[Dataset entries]

○ ○ ○ ○

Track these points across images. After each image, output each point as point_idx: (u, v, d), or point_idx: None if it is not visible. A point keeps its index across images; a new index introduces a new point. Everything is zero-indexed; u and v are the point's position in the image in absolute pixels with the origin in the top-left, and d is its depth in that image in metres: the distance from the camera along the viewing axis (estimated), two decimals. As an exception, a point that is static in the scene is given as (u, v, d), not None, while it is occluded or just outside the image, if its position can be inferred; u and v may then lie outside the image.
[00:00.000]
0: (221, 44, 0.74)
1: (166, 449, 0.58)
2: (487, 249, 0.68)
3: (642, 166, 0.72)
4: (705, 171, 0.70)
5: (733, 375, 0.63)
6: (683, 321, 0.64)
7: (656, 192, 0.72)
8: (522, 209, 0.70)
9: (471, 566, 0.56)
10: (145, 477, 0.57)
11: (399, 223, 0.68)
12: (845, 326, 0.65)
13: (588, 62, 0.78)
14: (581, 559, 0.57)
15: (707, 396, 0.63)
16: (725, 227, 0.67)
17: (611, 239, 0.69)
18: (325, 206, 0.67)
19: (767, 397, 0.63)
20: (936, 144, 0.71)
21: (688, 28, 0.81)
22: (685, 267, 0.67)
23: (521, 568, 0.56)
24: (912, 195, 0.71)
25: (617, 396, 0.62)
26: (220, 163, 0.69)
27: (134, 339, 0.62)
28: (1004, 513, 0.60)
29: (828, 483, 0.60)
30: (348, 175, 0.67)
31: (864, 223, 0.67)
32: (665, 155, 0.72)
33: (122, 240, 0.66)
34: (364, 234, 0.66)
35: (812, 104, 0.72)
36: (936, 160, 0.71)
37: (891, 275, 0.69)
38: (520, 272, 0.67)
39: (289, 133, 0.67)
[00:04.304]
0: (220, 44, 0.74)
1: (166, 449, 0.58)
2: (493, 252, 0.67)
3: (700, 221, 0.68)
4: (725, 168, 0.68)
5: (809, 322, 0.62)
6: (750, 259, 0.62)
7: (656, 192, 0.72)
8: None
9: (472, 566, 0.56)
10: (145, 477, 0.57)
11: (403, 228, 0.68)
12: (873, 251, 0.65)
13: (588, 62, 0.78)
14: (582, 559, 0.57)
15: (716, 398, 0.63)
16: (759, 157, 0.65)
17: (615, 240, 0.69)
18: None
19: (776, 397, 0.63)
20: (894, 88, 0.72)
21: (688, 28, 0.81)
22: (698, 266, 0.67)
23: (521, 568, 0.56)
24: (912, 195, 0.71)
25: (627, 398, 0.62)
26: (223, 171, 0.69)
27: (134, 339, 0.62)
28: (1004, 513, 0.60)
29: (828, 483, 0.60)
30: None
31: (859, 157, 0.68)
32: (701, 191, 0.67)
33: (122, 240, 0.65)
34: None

○ ○ ○ ○

▶ [What needs to be done]: The response should contain each record above, retyped exactly.

▶ [Result of this task]:
Track these points across images. After each image, output each point as point_idx: (u, v, d), or point_idx: None if it is not visible. A point keeps its index across images; a new index introduces a new point. Everything is zero-indexed; u and v are the point's position in the image in absolute pixels with the origin in the top-left, and d is its depth in that image in metres: the distance from the camera along the viewing axis (estimated), two decimals. As an exception, a point that is static in the scene is given as (u, v, d), not None, while it is occluded or just outside the image, if its position can be inferred; u and v may then lie outside the image.
[00:00.000]
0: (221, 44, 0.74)
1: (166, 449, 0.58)
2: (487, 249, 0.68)
3: (642, 166, 0.72)
4: (705, 171, 0.70)
5: (733, 375, 0.63)
6: (683, 321, 0.64)
7: (656, 192, 0.72)
8: (522, 209, 0.70)
9: (471, 566, 0.56)
10: (145, 477, 0.57)
11: (399, 223, 0.68)
12: (845, 326, 0.65)
13: (588, 62, 0.78)
14: (581, 559, 0.57)
15: (707, 396, 0.63)
16: (725, 227, 0.67)
17: (611, 239, 0.69)
18: (325, 206, 0.67)
19: (767, 397, 0.63)
20: (936, 144, 0.71)
21: (688, 28, 0.81)
22: (685, 267, 0.67)
23: (521, 568, 0.56)
24: (912, 195, 0.71)
25: (617, 396, 0.62)
26: (220, 163, 0.69)
27: (134, 339, 0.62)
28: (1004, 513, 0.60)
29: (828, 483, 0.60)
30: (348, 175, 0.67)
31: (864, 223, 0.67)
32: (665, 155, 0.72)
33: (122, 240, 0.66)
34: (364, 234, 0.66)
35: (812, 104, 0.72)
36: (936, 160, 0.71)
37: (891, 275, 0.69)
38: (520, 272, 0.67)
39: (289, 133, 0.67)
[00:04.304]
0: (220, 44, 0.74)
1: (166, 449, 0.58)
2: (493, 252, 0.67)
3: (700, 221, 0.68)
4: (725, 168, 0.68)
5: (809, 322, 0.62)
6: (750, 259, 0.62)
7: (656, 192, 0.72)
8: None
9: (472, 566, 0.56)
10: (145, 477, 0.57)
11: (403, 228, 0.68)
12: (873, 251, 0.65)
13: (588, 62, 0.78)
14: (582, 559, 0.57)
15: (716, 398, 0.63)
16: (759, 157, 0.65)
17: (615, 240, 0.69)
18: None
19: (776, 397, 0.63)
20: (894, 88, 0.72)
21: (688, 28, 0.81)
22: (698, 266, 0.67)
23: (521, 568, 0.56)
24: (912, 195, 0.71)
25: (627, 398, 0.62)
26: (223, 171, 0.69)
27: (134, 339, 0.62)
28: (1004, 513, 0.60)
29: (828, 483, 0.60)
30: None
31: (859, 157, 0.68)
32: (701, 191, 0.67)
33: (122, 240, 0.65)
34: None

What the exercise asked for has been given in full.